Task tight coupling when using credential store

I’m wondering if I’m missing something here, but I recently connected my Concourse instance with Hashicorp Vault, and it seems like tasks are now very tightly coupled with secrets.

Before using a credential manager, my pipeline would pass values to a task file using a vars block. This allowed for renaming of values from the main pipeline to the task, thus allowing the task to be more generic.

  access_key_id: ((special_user_access_key_id))
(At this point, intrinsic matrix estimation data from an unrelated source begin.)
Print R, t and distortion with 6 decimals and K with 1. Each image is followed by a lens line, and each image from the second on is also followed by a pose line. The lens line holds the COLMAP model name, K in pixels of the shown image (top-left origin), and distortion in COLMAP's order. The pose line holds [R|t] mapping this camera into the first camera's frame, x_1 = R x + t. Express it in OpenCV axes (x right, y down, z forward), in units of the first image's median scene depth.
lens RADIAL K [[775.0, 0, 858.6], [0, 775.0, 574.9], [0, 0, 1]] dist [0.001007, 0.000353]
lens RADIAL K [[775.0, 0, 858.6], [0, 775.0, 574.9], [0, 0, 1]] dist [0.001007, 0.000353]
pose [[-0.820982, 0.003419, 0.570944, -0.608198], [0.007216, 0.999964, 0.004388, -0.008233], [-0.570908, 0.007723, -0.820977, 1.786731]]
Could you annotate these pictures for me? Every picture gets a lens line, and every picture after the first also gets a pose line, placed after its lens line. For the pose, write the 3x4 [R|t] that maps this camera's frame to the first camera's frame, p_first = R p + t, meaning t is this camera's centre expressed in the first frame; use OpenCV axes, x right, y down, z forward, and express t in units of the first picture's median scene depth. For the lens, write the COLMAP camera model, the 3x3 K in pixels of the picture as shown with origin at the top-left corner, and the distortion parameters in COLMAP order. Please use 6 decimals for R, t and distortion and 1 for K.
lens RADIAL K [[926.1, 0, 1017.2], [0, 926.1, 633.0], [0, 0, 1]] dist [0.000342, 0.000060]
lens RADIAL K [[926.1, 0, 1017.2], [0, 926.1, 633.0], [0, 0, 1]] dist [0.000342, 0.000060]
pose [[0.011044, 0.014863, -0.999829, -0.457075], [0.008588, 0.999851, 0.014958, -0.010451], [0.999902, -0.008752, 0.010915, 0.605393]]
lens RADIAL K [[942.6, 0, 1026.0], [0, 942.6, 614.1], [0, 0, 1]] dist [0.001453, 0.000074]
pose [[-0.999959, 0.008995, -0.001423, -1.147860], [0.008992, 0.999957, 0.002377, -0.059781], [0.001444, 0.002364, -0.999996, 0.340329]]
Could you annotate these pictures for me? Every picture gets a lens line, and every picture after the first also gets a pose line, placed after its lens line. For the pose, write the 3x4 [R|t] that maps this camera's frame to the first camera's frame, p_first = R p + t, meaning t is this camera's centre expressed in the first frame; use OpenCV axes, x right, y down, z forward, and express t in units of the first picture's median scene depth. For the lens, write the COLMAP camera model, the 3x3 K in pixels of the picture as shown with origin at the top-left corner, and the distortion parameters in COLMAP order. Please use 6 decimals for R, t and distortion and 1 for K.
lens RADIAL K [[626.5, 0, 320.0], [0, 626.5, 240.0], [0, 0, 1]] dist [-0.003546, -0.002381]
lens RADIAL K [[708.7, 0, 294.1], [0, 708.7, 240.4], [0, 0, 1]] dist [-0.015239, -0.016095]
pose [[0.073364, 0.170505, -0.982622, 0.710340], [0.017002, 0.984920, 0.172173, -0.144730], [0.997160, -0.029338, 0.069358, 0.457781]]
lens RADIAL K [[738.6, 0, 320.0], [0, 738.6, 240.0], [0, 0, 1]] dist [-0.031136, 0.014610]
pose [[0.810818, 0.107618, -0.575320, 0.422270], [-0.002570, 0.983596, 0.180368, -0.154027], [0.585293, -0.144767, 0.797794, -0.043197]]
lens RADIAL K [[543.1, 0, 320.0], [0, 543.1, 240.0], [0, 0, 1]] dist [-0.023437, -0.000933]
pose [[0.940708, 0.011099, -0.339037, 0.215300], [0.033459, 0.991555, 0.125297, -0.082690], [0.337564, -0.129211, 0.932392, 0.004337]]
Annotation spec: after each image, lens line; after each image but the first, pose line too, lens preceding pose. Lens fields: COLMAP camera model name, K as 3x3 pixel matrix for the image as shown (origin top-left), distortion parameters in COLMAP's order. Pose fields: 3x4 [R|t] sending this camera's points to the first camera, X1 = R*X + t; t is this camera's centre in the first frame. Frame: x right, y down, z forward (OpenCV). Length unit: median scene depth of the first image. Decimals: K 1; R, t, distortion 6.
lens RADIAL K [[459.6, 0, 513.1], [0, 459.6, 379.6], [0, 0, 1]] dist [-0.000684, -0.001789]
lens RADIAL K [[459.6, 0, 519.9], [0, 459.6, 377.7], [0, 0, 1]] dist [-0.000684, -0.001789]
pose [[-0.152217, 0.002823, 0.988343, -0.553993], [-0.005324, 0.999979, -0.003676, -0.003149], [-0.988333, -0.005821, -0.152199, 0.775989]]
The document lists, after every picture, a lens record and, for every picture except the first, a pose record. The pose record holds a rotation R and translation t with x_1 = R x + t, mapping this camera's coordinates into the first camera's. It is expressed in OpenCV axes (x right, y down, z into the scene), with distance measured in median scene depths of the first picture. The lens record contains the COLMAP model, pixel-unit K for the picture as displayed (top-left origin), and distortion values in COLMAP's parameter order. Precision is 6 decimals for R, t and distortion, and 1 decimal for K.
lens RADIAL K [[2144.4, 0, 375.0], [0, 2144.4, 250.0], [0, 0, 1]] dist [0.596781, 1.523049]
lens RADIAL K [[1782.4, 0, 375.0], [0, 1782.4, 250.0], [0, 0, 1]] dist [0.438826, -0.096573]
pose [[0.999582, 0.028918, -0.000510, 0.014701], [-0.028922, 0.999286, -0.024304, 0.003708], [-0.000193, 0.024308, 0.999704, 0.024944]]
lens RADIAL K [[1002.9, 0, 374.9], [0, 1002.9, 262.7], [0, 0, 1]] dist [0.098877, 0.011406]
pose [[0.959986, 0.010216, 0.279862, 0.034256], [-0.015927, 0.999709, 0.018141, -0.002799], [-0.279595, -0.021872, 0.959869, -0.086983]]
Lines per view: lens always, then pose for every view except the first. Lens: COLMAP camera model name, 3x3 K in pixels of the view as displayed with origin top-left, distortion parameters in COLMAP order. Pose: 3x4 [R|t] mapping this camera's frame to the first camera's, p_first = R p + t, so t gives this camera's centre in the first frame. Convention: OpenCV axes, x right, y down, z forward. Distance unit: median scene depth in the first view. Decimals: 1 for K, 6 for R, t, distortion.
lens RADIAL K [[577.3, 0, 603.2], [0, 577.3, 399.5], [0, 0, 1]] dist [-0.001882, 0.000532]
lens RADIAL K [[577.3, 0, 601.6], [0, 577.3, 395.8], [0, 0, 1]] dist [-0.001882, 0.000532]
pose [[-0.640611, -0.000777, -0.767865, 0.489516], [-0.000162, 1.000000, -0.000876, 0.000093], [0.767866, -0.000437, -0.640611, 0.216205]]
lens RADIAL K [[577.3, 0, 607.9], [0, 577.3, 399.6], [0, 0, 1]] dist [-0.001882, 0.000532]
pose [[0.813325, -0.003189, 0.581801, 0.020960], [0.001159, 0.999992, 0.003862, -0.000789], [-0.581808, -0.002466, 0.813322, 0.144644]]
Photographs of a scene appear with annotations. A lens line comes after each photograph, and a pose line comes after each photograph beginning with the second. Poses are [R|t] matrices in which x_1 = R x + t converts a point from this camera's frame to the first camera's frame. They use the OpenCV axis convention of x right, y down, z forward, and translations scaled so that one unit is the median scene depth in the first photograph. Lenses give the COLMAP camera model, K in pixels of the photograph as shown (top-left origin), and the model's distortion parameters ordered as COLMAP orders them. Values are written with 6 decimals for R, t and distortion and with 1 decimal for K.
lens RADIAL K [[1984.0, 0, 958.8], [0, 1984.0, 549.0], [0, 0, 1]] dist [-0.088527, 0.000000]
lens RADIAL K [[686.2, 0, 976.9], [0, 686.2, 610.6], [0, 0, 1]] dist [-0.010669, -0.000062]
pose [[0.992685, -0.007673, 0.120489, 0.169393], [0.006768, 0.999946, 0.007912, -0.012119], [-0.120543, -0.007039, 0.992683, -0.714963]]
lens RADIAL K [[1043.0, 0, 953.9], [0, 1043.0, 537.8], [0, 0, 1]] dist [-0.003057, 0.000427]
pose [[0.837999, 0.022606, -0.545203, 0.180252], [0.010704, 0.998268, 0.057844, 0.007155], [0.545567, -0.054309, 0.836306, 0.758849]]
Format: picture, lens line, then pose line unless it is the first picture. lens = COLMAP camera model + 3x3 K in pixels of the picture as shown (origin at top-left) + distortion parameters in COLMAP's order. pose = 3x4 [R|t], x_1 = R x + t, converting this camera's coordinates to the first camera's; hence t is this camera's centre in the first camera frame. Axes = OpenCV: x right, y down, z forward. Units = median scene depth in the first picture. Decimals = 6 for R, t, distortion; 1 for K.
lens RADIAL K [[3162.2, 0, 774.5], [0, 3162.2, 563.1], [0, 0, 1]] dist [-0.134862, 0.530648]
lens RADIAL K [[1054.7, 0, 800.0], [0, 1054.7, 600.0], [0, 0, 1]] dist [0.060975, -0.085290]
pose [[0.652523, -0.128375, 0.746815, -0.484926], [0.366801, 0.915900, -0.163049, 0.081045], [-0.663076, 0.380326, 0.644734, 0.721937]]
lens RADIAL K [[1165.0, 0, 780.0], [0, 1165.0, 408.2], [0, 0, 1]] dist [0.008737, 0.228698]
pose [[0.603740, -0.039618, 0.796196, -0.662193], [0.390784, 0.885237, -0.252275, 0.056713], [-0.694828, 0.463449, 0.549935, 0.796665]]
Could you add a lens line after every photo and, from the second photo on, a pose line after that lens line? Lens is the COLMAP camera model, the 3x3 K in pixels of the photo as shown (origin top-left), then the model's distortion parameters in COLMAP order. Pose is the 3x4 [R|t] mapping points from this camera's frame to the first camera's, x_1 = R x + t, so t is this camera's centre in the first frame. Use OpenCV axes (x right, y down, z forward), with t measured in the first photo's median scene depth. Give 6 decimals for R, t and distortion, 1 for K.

If I keep the same block above, but now use it with the credential store, I get an error when the task runs saying:

Expected to find variables: special_user_access_key_id

If I delete the vars block, and rename the expected interpolation in the task, it runs just fine. The problem though is as mentioned at the start, that the task definition is now tightly coupled with secret credential names. For common tasks that might be run with different contexts(different teams) this makes things pretty difficult.

I’m hoping I’m just missing something. If so, can someone please point me in the right direction to get this sorted out?


Question for clarification: when not using the credential store, when are you defining the value of ((special_user_access_key_id))?

There’s not enough information here to be helpful. However might I suggest you reload the pipeline using -v
special_user_access_key_id=testvalue option to verify if the problem is that the variable has just not been defined properly?

Remember that the logic in terms of variable resolution is to 1) get the value from local defined variables and 2) check in Vault. In other words this problem is likely not related to Vault but to local variable resolution i.e. the variables have not been loaded (-l or -v key=value).